Chinese tech firms are now dominating the open‑source AI space, releasing models more powerful and widely adopted than U.S. counterparts—raising concerns over influence, standards, and the U.S.’s ability to compete.

Microsoft warns that Russia and China are increasingly deploying AI-driven techniques — including deepfakes — to scale and intensify cyberattacks against U.S. targets.

China has released new guidelines directing the deployment of AI in government operations—emphasizing scenario-based adoption, data governance, safety measures, and life‑cycle oversight.

The UK government’s AI tool Consult processed over 50,000 consultation responses in two hours—matching human-level accuracy—and is projected to save 75,000 days of manual work annually.

China’s Ministry of Education published a 2025 guide on using generative AI in K–12 schools, emphasizing safe integration, limits by grade, anti‑cheating measures, and balancing innovation with ethics.
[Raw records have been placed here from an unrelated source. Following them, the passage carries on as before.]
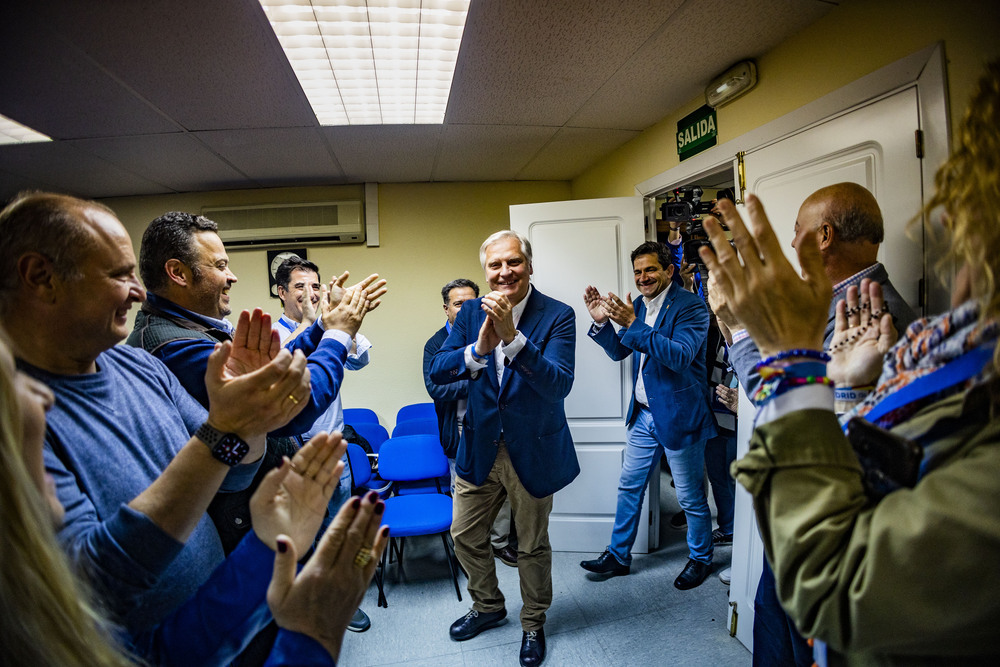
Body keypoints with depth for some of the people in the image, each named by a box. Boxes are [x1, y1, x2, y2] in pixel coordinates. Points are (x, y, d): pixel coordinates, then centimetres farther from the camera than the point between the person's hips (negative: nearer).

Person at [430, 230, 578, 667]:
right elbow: (436, 372, -13)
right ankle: (488, 606, 46)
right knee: (465, 536, 18)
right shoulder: (471, 312, -4)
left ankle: (533, 623, 41)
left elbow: (559, 385, -28)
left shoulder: (557, 316, -16)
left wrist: (512, 336, -39)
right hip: (479, 448, 4)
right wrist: (480, 348, -32)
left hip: (533, 451, -3)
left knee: (532, 545, 14)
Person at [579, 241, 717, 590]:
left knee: (690, 497, 10)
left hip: (679, 415, -7)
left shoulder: (691, 306, -16)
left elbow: (680, 356, -28)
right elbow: (618, 352, 11)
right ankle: (618, 555, 30)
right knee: (629, 486, 15)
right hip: (643, 414, 7)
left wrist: (632, 325, -33)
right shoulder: (639, 305, 7)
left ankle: (700, 559, 33)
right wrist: (602, 323, -8)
This Department of Industry Science and Resources outlines six foundational practices for organizations beginning to adopt AI—covering accountability, impact planning, risk management, transparency, monitoring and human oversight.

South Korean President Lee Jae‑Myung urged a tripling of government spending on AI infrastructure and technology—seeking 10.1 trillion won (~US$6.9 billion) in 2026—to build stronger computing, manufacturing and military‑AI capabilities.

Iceland is partnering with Anthropic to provide all teachers nationwide with access to Claude AI for lesson planning, personalized instruction, and professional development.

China plans to establish a Shanghai‑based global body for AI governance—putting Xi Jinping and Beijing at the heart of setting international AI standards.

The Ministry of Electronics and Information Technology unveiled the IndiaAI Mission’s AI Governance Guidelines outlining seven ethical principles, six governance pillars and an action plan promoting a “do no harm” approach to AI across sectors.

Everything Else

Anthropic and partners show that just ≈ 250 malicious documents—a fixed small count—can successfully insert backdoors into language models of vastly different sizes.

OpenAI launches AgentKit, a unified suite of tools to visually build, deploy, evaluate, and optimize AI agents—making agent development faster, safer, and more integrated with chat UIs and versioning.

Citi is mandating AI prompt‑training for ~175,000 employees globally, with a 60‑day window to complete tailored modules (experts ~10 min, beginners ~30 min).

Anthropic outlines how startups can build AI agents using Claude by defining clear goals, integrating external tools, and managing memory, planning and decision‑making capabilities.

OpenAI announced that while it will restructure and broaden its partnership with Microsoft, its founding nonprofit will continue to exercise governance control over its commercial arm to preserve its original mission.